The simplest definition of a Heuristic is an optimistic guess as to how much it will cost to get from a certain node in a graph or tree to the goal state. This guess must be optimistic, meaning must always be less than or equal to the actual cost of traveling from the node to the goal. Negative heuristics are also not allowed because bad things could happen. Admissible heuristics estimate the cost of reaching the goal state in a search algorithm. The heuristic is used in the A* search evaluation function to determine the expansion order (or search order) of nodes in the graph. Admissible heuristics can be found be "loosening" the constraints of a problem in order to make easier generalizations about costs. They can also be precomputed as long as we know the set of all possible goal states. The most straightforward and geometric example of a heuristic computed by loosening the constraints of a problem would be the straight line distance between two cities on a map. From basic geometry it is known that the shortest distance between two points is a straight line, thus the lowest possible cost of traveling between the two points is at least the straight line distance. Knowing more about the problem enables you to come up with a heuristic that more closely models the problem.

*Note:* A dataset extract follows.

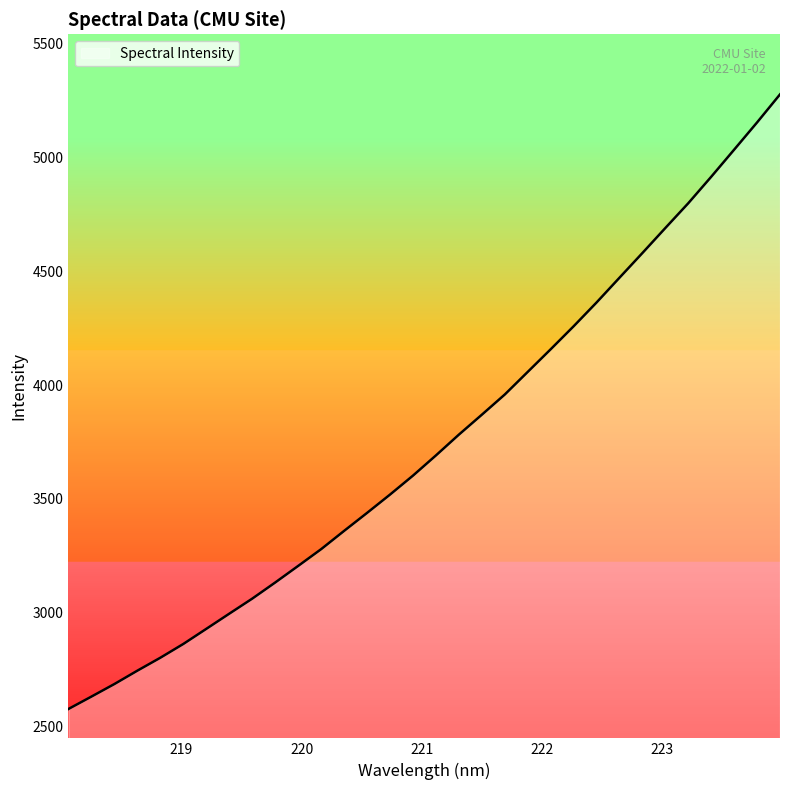

What is the minimum value shown in the chart?

2578.1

For example, imagine that you live 100 miles away from work and you have a car that can travel 100 miles per hour. If path costs are representing the amount of time between two points it's obvious that one potential heuristic for the problem would be (distance / max speed). This would give a heuristic value of 1 to the starting node. However we know from our experiences driving that there are speed limits and other laws that must (or at least should) be taken into account. A better and still admissible heuristic would use this additional information to help us compute more accurate estimates of the actual cost of traveling from a given node to the goal. For example, if we know that for the first 50 miles the speed limit is 50 miles per hour we know that the fastest we can possibly get to work is in 1.5 hours (traveling 50 miles per hour for 50 miles and 100 miles per hour for the rest).

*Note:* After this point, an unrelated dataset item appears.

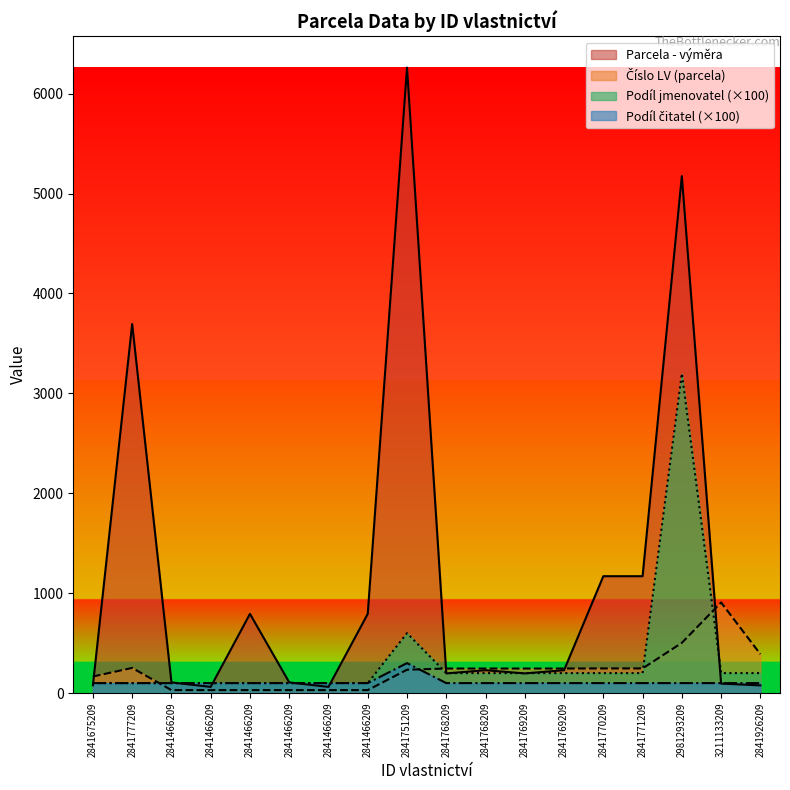

Does the chart display data point markers on the line(s)?

No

Below is a graph with an admissible heurisic, the h values are the heuristic values for that node. Note how the heuristic values are always less than or equal to the shortest path to the goal node.

Finding an admissible heuristic is very important for using A* search, the better the heuristic the faster A* should be at finding an optimal path. Also, if a heuristic is inadmissible A* is not guaranteed to be optimal. However calculating a heuristic can be a bit of a double edges sword, because if the heuristic calculation is too computationally expensive it may result in a performance hit and slower performance than using an "inferior" heuristic. For example, a perfectly admissible heuristic for a graph search algorithm would be to find the shortest path from every node to the goal node using breadth first or UCS and use the actual cost as the heuristic. This would obviously be admissible but we would end up doing much more work than necessary.
Constructing a useful heuristic we can often use a trait of Dominance to essentially combine two heuristics. Suppose we have heuristic A which is very good (and admissible) at approximating long distances, but whenever we are closer than 10 units away it will always return zero. And suppose we have a heuristic B that is spot on when the goal is less than 10 units away but for anything further away it glitches out and returns zero. Using the max of these two heuristics would also be an admissible heuristic and often can produce good results. Often using two heuristics together in a new heuristic C = max(A,B) is greater than the sum of its parts. Also, the sum of its parts is not guaranteed to be admissible (lame joke).